## Direction 1
Answer these from the excerpt on 'yes, and':
(a) What two things is 'yes, and' first described as for improvisers?
(b) What does the opening line of the example scene say the fields are like?
(c) In improv parlance, what is the second response option called?
## Direction 2
Using the excerpt on 'yes, and', explain why the Barnabus line is called terrible for the scene.
## Direction 3
Write the next part of the excerpt on 'yes, and', picking up after its final sentence.

## Excerpt
○ ○ ○ ○
But what exactly is this ‘yes, and’ concept? For improvisers, it is many different things. First, it’s a practical technique: a tool we use to build scenes or ideas together as a group. Second, it’s a way of thinking that will set us on a path to every other key concept in improvisation. By the end of this chapter we’ll see that the best way to think of ‘yes, and’ is as more than either a methodology or a philosophy, but as a Tao: a way of being in the world. You’re either a ‘yes, and’ sort of person or you’re not – but ‘yes, and’ people are made not born. That’s what this book is all about. Ready to start? It all begins with ‘yes’.

ALWAYS THINK ‘YES, AND …’

The best way to understand how this works is through example. So, here’s how it looks onstage. Say you and I are doing a scene together. I get the first line. I crouch on my haunches, pat the stage with my hand, and say:
‘It’s been a hot summer, Jack, too hot. The damn fields are like concrete. Who’d be a farmer, eh?’
You listen carefully to this blistering piece of dialogue. Then, having basked in the warm light of my celestial talent, it’s your turn to speak. How might you respond to my line? Here are two options. Choose the one you think is better for the scene:
1: ‘Aye, Ted, it’s been the hottest summer I’ve ever known. I’m sweating in places I didn’t even know I had.’
Or:
2: ‘Farm? I think you’ve been smoking something, mate! We’re on a spaceship! And who are you calling Jack? My name is Barnabus, King of the Uber drivers.’
Which line did you go for? Line 1 is a ‘yes, and’ response, whereas in improv parlance line 2 is a ‘block’. Admittedly, ‘My name is Barnabus, King of the Uber drivers’ is an amazing line. It’s just not an amazing line for this scene. In fact, it’s a terrible line for this scene. Because, first, you’ve thrown me under a bus by denying the reality of my ‘offer’. (I told the audience we were on a farm, not a spaceship!) And, second, you totally ignored my idea and steamrollered it with your own. As improvisers we now have two totally different ideas of what’s going on in the scene. Without agreement we’re not building anything, we’re moving sideways. A hard job has suddenly got harder and the audience is not impressed.
○ ○ ○ ○
## Dataset content

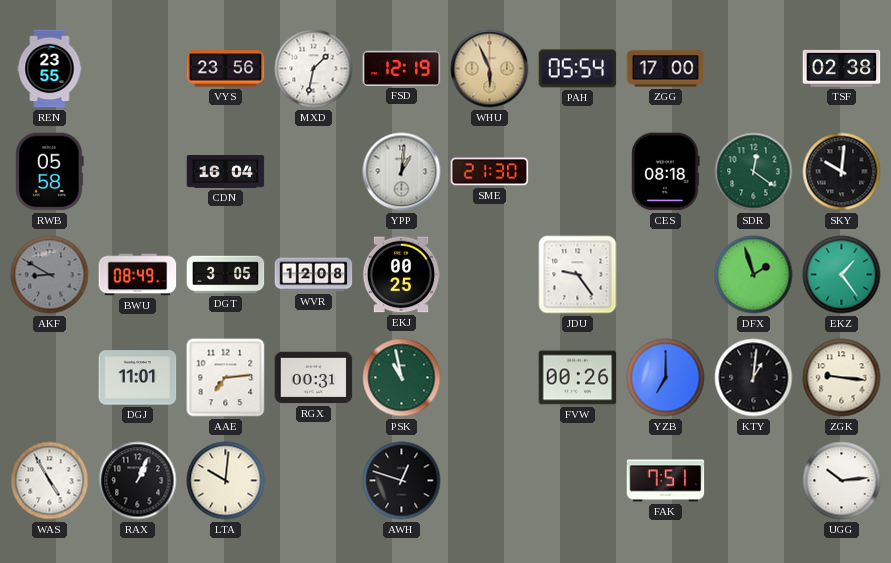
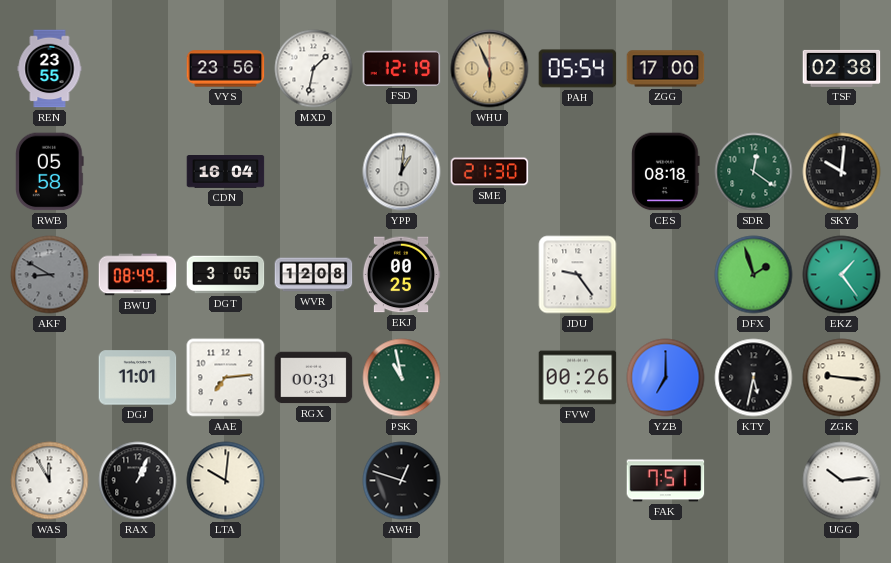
KTY: 1:01 -> 5:32
WAS: 4:55 -> 11:55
○ ○ ○ ○
## Right answer 1
(a) A practical technique for building scenes or ideas together as a group, and a way of thinking that leads to every other key concept in improvisation.
(b) Like concrete.
(c) A 'block'.

## Right answer 2
It denies the reality of the first speaker's offer by turning the farm into a spaceship, and it ignores that idea and steamrollers it with a new one. Without agreement, the two improvisers hold different ideas of the scene and move sideways instead of building, which makes the job harder and leaves the audience unimpressed.

## Right answer 3
This disaster is very easily avoided. In improv, instead of blocking or negating other people’s ideas, we accept and build on them. This is the meaning of ‘yes, and’. By saying line 1, you have accepted all the details contained within my initiating line (the ‘yes’): your character’s name is Jack; we’re on a farm; it’s hot. You’ve also built on them by adding some information of your own (the ‘and’), which allows us to move the scene forwards. First, you’ve endowed me with a name, adding that my character is called Ted. Second, you’ve intimated that your personal hygiene is a disgrace. This fun offer is something that I can now build on with my own ‘yes, and’ response. For example, our scene might grow like this:
ME: It’s been a hot summer, Jack, too hot. The damn fields are like concrete. Who’d be a farmer, eh?
YOU: Aye, Ted, it’s been the hottest summer I’ve ever known. I’m sweating in places I didn’t even know I had.
ME: I’ve been meaning to talk to you about that actually, Jack. I think it’s about time you started wearing deodorant.
Now, admittedly, we’re hardly at Will Ferrell levels of zinger yet. But we do have the acorn of a fun situation. By accepting each other’s offers, we’ve established a platform from which we can build the rest of the scene together. We’ve established that there are two gruff farmers, one of whom has a body odour problem, which the other thinks he needs help with. What’s more, to the audience, we look telepathic, when really all we are doing is paying close attention to each other’s offers and then responding in kind with our own. You might continue this scene as follows:
YOU: I don’t believe in male grooming. A woman likes a man who smells of himself.
And so on. You’ll have your own views about the comedic potential of this scene. But the point stands that we would never have got to this level of complexity and fun without the simple practice of agreeing with, and then building on, the established reality. We certainly would not have got there this quickly. We’d obviously need to push things on further in order to reach comedy nirvana. But this simple process of ‘yes, and’ will get us there eventually.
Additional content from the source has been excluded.